→ INSTRUCTION: Return the run of lines below that opens with the line containing "[81,549,116,558] double ->" and closes with the line containing "[79,48,160,61] length.max ->", keeping each one exact.

→ INFORMATION:
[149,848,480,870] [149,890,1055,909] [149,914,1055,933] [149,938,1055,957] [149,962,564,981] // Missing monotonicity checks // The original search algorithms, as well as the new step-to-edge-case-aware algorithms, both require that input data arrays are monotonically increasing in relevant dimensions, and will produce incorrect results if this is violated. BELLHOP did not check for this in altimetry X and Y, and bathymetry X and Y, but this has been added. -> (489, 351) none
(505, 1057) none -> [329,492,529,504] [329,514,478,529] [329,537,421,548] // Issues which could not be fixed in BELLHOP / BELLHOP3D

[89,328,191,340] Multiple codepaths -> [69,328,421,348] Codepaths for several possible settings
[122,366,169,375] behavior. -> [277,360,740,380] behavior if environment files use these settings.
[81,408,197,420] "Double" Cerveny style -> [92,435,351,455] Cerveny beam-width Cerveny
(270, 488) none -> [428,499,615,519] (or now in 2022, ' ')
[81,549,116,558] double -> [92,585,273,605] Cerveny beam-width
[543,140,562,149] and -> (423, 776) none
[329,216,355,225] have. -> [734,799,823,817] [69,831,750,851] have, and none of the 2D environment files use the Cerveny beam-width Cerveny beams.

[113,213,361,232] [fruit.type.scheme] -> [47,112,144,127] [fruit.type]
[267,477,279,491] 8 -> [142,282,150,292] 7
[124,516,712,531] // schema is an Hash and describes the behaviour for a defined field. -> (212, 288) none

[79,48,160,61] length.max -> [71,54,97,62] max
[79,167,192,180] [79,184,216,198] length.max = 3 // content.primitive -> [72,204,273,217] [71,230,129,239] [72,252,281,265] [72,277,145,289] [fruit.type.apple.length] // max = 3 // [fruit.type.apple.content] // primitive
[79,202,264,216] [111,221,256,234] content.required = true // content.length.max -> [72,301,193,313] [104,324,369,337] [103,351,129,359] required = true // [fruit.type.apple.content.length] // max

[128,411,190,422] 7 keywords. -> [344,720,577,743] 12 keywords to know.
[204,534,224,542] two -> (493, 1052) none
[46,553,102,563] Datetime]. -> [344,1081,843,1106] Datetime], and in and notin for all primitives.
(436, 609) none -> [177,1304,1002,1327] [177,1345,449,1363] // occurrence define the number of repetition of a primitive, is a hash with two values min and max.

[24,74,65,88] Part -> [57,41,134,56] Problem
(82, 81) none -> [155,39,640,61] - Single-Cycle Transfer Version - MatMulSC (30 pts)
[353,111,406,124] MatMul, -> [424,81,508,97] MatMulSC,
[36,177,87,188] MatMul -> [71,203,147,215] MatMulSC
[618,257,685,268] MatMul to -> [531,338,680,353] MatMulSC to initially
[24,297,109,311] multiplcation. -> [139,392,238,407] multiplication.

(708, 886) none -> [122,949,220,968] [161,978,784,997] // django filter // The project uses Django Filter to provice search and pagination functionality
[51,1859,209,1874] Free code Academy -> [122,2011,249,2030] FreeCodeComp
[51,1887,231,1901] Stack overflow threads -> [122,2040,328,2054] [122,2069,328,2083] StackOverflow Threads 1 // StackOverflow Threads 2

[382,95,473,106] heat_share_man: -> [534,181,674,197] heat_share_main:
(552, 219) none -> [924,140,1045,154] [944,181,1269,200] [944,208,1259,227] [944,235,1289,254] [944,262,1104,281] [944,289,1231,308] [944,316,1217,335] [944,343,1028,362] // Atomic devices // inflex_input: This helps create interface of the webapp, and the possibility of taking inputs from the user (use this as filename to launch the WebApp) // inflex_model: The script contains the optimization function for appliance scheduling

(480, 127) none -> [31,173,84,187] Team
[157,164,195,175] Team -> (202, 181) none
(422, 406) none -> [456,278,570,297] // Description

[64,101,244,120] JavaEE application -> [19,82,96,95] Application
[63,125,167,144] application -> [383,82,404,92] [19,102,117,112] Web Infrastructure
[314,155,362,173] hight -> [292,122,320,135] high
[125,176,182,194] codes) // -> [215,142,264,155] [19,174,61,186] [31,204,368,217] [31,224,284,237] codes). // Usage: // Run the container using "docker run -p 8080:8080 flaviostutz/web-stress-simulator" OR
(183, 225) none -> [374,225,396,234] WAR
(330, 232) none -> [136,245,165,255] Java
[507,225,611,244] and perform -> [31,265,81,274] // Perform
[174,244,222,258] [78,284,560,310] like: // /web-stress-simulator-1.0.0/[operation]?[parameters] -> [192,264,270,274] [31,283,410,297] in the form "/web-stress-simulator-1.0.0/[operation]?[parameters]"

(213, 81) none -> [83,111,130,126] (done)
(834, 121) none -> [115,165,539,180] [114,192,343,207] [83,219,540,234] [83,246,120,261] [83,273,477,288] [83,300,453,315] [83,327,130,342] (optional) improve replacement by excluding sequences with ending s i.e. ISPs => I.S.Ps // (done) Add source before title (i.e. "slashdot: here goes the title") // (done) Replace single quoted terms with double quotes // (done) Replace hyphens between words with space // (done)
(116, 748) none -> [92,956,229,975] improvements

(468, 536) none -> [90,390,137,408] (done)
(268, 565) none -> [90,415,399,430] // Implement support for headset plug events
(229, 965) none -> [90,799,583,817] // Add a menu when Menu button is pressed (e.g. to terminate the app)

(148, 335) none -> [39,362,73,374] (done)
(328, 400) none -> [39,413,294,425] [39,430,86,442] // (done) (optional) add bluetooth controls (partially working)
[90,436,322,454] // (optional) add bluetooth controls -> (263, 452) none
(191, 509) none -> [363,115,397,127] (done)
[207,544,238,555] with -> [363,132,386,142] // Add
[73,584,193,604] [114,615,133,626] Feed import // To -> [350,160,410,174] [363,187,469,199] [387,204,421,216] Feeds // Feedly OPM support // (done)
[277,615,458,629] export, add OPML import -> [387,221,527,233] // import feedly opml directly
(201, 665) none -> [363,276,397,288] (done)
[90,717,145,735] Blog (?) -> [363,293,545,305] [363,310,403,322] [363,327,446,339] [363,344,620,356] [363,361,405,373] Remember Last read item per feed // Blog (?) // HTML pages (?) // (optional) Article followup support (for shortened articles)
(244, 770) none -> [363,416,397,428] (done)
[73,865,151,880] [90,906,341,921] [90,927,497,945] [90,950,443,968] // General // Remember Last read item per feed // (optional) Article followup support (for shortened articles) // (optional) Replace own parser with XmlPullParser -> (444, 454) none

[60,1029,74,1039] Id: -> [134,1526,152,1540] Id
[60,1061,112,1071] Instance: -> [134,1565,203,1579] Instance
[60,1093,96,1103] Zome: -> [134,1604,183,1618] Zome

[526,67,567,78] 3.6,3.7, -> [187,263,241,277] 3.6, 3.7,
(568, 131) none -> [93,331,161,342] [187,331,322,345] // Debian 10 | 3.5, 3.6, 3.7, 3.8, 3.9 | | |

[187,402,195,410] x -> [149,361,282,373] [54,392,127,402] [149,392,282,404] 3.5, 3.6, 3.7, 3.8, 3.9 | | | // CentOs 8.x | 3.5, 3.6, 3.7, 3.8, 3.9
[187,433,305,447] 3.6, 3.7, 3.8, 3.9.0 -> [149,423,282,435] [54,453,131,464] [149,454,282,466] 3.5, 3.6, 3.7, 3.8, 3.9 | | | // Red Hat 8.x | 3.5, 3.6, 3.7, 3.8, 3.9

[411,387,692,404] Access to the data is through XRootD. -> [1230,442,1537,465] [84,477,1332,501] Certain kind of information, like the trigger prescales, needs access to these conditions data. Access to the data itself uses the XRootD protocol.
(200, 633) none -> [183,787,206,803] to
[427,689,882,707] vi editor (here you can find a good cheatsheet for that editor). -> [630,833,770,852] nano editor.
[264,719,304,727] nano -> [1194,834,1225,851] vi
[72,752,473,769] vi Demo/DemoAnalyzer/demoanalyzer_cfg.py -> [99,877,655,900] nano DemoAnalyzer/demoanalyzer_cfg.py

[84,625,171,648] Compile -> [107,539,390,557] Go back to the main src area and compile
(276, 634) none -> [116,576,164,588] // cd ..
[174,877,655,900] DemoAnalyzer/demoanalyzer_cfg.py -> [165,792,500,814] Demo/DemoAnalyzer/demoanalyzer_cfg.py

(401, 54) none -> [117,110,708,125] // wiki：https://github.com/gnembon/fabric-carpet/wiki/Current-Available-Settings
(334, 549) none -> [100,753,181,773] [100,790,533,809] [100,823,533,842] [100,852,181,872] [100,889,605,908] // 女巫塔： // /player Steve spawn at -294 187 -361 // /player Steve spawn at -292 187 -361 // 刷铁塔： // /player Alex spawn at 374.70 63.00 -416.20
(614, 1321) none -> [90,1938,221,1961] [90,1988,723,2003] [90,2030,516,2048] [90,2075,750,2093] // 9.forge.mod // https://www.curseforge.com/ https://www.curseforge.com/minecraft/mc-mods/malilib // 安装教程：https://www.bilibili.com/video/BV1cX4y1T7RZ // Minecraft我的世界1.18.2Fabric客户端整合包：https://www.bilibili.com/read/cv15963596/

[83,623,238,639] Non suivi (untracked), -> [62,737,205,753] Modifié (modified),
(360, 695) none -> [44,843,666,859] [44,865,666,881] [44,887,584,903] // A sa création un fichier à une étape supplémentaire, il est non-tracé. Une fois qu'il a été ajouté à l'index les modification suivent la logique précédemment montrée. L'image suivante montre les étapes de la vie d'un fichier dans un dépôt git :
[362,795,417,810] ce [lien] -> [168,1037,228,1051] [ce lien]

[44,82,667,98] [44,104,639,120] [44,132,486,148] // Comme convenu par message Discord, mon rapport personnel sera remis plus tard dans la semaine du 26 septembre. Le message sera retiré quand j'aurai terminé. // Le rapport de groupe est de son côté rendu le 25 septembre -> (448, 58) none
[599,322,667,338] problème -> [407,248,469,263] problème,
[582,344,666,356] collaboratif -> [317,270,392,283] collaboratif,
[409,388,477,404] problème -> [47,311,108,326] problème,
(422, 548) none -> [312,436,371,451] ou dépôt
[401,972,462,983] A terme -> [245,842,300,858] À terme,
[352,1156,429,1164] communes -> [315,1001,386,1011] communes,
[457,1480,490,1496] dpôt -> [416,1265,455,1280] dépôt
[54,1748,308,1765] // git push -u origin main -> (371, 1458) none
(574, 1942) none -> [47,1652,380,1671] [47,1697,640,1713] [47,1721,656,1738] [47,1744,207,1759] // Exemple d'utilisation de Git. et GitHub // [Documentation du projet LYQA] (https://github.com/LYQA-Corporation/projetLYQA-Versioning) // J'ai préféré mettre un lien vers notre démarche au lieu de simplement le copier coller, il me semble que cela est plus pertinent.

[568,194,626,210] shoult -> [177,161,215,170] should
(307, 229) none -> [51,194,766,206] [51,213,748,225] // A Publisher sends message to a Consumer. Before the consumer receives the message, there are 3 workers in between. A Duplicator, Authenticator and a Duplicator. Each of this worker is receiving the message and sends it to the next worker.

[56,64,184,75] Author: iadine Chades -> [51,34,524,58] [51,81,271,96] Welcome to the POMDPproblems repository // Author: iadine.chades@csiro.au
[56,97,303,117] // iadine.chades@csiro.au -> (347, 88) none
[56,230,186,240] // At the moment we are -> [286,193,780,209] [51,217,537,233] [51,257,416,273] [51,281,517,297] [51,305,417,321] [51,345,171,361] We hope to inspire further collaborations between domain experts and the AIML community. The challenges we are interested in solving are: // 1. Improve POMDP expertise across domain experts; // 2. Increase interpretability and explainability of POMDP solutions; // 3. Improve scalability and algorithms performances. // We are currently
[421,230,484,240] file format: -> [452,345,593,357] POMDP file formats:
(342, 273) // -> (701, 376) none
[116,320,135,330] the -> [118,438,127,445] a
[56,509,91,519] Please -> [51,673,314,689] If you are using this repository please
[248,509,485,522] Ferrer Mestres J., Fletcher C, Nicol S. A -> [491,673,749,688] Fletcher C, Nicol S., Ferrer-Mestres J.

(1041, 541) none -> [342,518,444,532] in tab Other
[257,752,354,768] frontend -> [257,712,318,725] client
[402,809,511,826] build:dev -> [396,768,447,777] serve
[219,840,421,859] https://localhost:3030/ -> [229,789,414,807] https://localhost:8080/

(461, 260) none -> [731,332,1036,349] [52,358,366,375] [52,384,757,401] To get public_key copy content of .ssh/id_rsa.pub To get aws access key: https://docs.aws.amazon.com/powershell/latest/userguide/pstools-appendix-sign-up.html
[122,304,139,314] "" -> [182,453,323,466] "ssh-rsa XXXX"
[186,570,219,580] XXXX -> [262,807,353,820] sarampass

→ ANSWER TO THE EXERCISE:
[81,549,116,558] double -> [92,585,273,605] Cerveny beam-width
[543,140,562,149] and -> (423, 776) none
[329,216,355,225] have. -> [734,799,823,817] [69,831,750,851] have, and none of the 2D environment files use the Cerveny beam-width Cerveny beams.

[113,213,361,232] [fruit.type.scheme] -> [47,112,144,127] [fruit.type]
[267,477,279,491] 8 -> [142,282,150,292] 7
[124,516,712,531] // schema is an Hash and describes the behaviour for a defined field. -> (212, 288) none

[79,48,160,61] length.max -> [71,54,97,62] max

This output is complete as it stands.